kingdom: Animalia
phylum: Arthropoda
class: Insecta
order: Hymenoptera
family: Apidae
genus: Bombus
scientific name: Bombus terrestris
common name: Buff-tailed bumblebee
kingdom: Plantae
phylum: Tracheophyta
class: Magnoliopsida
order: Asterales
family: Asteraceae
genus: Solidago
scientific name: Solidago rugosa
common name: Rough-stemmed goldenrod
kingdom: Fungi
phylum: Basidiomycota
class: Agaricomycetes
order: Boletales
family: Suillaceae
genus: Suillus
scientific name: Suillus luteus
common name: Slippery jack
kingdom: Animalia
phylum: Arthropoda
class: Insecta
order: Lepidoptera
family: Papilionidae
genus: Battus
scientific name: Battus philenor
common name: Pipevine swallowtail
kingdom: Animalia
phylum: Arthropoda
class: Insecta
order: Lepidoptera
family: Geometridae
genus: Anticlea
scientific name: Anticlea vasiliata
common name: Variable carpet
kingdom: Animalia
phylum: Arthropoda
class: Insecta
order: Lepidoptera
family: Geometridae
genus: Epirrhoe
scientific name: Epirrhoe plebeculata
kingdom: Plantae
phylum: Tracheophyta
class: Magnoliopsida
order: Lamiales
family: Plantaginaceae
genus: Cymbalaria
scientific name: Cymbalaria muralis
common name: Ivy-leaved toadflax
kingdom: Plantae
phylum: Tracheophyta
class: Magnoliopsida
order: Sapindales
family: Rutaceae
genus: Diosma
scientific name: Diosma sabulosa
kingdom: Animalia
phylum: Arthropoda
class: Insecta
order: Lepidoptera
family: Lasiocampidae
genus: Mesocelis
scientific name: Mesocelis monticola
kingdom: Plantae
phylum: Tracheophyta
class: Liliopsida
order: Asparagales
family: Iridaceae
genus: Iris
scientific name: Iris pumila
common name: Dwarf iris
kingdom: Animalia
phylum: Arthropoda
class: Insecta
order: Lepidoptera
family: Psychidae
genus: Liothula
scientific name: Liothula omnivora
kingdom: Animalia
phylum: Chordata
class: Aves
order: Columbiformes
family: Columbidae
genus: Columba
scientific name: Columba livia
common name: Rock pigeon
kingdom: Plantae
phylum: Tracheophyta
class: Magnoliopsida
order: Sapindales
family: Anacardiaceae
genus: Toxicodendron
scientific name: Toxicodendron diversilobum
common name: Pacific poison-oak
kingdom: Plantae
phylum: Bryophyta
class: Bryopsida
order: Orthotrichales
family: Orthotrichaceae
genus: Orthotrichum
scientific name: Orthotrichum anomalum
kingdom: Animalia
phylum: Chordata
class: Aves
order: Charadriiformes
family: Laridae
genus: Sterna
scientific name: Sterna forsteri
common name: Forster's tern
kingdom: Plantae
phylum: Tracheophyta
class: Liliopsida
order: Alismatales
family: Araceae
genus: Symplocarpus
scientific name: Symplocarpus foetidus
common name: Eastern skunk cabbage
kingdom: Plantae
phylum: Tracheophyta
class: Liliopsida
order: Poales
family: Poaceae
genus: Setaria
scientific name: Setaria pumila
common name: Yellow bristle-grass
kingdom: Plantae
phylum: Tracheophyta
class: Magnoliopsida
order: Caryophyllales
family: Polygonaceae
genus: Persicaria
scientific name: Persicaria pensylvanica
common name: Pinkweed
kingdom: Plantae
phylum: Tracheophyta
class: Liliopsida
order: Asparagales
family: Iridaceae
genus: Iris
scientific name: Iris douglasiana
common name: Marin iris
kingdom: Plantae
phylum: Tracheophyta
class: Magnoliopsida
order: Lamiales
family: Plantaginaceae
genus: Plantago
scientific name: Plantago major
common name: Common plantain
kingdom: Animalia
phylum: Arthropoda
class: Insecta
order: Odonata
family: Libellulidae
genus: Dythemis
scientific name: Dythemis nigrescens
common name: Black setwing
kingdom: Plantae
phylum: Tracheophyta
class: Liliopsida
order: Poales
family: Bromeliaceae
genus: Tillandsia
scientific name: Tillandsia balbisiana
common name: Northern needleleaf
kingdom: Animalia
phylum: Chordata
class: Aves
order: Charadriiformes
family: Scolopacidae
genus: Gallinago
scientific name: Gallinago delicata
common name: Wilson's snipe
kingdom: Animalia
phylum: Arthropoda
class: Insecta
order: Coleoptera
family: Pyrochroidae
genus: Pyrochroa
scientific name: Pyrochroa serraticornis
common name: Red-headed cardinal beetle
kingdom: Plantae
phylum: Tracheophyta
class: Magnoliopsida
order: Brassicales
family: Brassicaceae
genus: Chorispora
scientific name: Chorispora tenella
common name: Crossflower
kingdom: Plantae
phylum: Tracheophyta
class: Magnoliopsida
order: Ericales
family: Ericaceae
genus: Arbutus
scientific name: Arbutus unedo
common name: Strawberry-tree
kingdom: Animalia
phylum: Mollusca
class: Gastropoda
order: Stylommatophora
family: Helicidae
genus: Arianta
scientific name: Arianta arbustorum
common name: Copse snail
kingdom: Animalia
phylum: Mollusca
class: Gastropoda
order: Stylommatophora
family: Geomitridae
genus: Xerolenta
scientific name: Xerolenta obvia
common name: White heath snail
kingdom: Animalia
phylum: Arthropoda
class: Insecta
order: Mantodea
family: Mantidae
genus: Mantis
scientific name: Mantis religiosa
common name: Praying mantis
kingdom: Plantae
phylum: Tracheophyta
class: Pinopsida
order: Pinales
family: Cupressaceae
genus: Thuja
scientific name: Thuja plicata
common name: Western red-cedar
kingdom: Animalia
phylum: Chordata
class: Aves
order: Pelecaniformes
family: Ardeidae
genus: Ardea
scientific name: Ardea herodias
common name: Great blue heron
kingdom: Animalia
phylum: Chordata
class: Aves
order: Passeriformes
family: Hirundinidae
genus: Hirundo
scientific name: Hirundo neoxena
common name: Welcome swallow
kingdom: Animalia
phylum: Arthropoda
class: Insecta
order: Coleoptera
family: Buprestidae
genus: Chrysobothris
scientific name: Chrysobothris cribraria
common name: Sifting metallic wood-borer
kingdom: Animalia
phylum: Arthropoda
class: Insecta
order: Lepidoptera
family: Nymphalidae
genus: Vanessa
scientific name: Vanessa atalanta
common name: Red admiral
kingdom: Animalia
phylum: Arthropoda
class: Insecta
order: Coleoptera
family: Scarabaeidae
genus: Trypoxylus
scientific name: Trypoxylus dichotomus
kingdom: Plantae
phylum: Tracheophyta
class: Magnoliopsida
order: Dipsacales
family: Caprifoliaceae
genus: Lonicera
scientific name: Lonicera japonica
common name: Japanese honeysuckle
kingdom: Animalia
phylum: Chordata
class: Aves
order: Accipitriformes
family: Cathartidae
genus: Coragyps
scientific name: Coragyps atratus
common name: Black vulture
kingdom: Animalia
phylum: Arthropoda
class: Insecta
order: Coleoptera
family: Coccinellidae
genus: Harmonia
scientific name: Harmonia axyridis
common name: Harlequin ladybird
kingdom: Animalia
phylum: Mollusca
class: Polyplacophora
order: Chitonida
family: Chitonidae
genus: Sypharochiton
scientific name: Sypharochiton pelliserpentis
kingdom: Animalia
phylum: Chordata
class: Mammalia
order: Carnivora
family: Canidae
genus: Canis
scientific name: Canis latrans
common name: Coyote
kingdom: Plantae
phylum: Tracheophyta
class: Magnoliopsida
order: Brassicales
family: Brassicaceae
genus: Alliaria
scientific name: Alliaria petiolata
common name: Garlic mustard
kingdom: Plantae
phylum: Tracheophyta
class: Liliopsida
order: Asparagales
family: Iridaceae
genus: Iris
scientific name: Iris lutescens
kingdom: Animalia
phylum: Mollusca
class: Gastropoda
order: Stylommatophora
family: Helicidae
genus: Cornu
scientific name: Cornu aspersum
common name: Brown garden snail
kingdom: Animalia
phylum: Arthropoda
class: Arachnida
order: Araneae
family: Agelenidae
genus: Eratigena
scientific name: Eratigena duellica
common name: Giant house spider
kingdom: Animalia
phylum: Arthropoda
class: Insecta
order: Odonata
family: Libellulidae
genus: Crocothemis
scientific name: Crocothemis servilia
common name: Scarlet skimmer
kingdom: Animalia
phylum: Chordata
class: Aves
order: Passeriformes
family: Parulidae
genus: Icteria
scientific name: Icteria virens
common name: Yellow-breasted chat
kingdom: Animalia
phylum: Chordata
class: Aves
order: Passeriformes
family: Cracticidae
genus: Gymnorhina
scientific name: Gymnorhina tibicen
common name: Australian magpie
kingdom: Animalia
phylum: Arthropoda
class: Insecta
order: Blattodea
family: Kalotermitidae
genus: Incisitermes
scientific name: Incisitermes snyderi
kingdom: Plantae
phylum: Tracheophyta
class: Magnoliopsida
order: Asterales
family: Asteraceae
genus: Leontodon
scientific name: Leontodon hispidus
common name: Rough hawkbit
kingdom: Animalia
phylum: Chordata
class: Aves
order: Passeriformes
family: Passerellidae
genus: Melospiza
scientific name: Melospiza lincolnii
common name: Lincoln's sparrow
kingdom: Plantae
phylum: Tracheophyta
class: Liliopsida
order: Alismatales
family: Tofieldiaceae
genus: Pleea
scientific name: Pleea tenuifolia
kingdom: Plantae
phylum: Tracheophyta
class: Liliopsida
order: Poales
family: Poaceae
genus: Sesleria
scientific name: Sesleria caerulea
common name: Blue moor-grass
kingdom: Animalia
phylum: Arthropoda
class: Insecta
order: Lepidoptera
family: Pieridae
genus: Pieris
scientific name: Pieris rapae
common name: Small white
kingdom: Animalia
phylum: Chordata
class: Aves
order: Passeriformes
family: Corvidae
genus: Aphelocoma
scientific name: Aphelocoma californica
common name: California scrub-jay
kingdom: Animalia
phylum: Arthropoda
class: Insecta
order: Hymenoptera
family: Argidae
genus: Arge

———

*Challenge*
Extract, word for word, every line from the one containing "common name: Small white" up to and including the last line of the entries.

*Response to this exercise*
common name: Small white
kingdom: Animalia
phylum: Chordata
class: Aves
order: Passeriformes
family: Corvidae
genus: Aphelocoma
scientific name: Aphelocoma californica
common name: California scrub-jay
kingdom: Animalia
phylum: Arthropoda
class: Insecta
order: Hymenoptera
family: Argidae
genus: Arge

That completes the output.